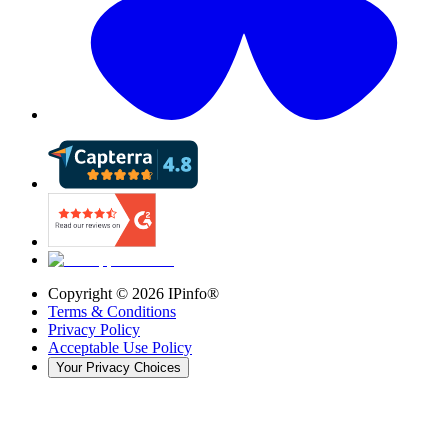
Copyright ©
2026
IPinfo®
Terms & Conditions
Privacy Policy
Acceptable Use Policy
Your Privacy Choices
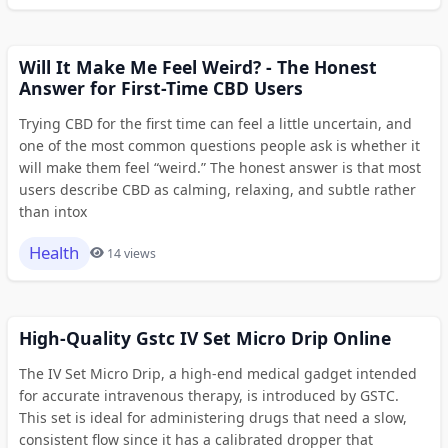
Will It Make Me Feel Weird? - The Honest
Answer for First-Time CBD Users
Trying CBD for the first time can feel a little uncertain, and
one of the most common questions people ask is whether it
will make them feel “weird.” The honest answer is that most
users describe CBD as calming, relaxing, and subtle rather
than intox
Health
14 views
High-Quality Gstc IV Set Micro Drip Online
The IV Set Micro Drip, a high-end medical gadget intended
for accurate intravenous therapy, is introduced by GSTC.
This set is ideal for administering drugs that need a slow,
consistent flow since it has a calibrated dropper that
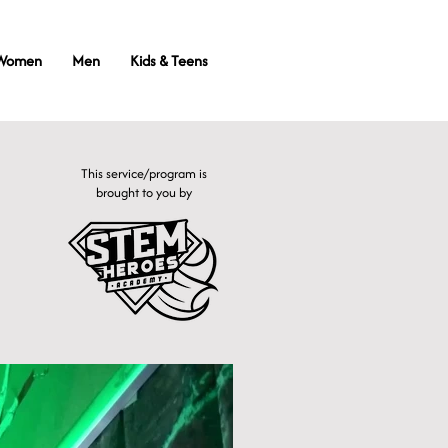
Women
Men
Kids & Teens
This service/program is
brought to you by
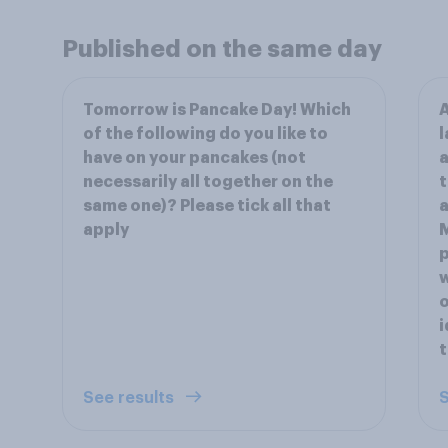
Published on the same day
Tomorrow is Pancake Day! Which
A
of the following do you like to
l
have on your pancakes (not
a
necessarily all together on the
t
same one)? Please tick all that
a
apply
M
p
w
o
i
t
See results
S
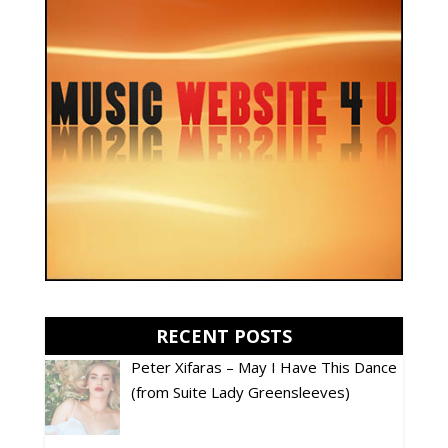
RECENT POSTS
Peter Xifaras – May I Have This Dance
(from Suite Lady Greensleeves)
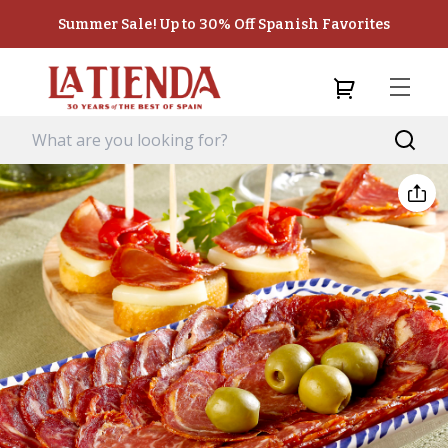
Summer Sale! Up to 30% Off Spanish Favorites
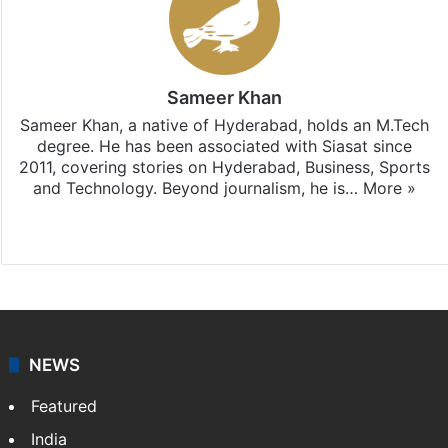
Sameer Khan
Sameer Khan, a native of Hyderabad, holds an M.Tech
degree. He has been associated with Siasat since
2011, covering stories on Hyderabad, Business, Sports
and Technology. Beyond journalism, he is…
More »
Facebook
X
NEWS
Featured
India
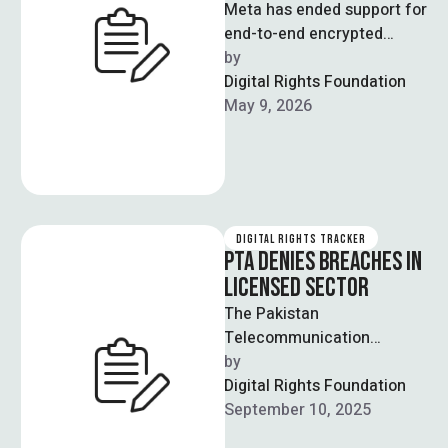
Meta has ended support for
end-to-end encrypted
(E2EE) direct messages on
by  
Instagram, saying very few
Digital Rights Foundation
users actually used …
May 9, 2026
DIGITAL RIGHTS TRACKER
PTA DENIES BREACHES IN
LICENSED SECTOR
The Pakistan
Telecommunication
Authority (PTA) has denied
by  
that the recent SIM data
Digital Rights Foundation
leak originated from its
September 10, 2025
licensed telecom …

**Assignment:** Rewrite the text read from all the records as a JSON list of strings, one string per line, leaving out blank lines. Omit the pictures.

**Answer area:**
[
  "Copyright ©",
  "2026",
  "IPinfo®",
  "Terms & Conditions",
  "Privacy Policy",
  "Acceptable Use Policy",
  "Your Privacy Choices",
  "Will It Make Me Feel Weird? - The Honest",
  "Answer for First-Time CBD Users",
  "Trying CBD for the first time can feel a little uncertain, and",
  "one of the most common questions people ask is whether it",
  "will make them feel “weird.” The honest answer is that most",
  "users describe CBD as calming, relaxing, and subtle rather",
  "than intox",
  "Health",
  "14 views",
  "High-Quality Gstc IV Set Micro Drip Online",
  "The IV Set Micro Drip, a high-end medical gadget intended",
  "for accurate intravenous therapy, is introduced by GSTC.",
  "This set is ideal for administering drugs that need a slow,",
  "consistent flow since it has a calibrated dropper that",
  "Women",
  "Men",
  "Kids & Teens",
  "This service/program is",
  "brought to you by",
  "Published on the same day",
  "Tomorrow is Pancake Day! Which",
  "A",
  "of the following do you like to",
  "l",
  "have on your pancakes (not",
  "a",
  "necessarily all together on the",
  "t",
  "same one)? Please tick all that",
  "a",
  "apply",
  "M",
  "p",
  "w",
  "o",
  "i",
  "t",
  "See results",
  "S",
  "RECENT POSTS",
  "Peter Xifaras – May I Have This Dance",
  "(from Suite Lady Greensleeves)",
  "Summer Sale! Up to 30% Off Spanish Favorites",
  "Sameer Khan",
  "Sameer Khan, a native of Hyderabad, holds an M.Tech",
  "degree. He has been associated with Siasat since",
  "2011, covering stories on Hyderabad, Business, Sports",
  "and Technology. Beyond journalism, he is…",
  "More »",
  "Facebook",
  "X",
  "NEWS",
  "Featured",
  "India",
  "Meta has ended support for",
  "end-to-end encrypted",
  "(E2EE) direct messages on",
  "by  ",
  "Instagram, saying very few",
  "Digital Rights Foundation",
  "users actually used …",
  "May 9, 2026",
  "DIGITAL RIGHTS TRACKER",
  "PTA DENIES BREACHES IN",
  "LICENSED SECTOR",
  "The Pakistan",
  "Telecommunication",
  "Authority (PTA) has denied",
  "by  ",
  "that the recent SIM data",
  "Digital Rights Foundation",
  "leak originated from its",
  "September 10, 2025",
  "licensed telecom …"
]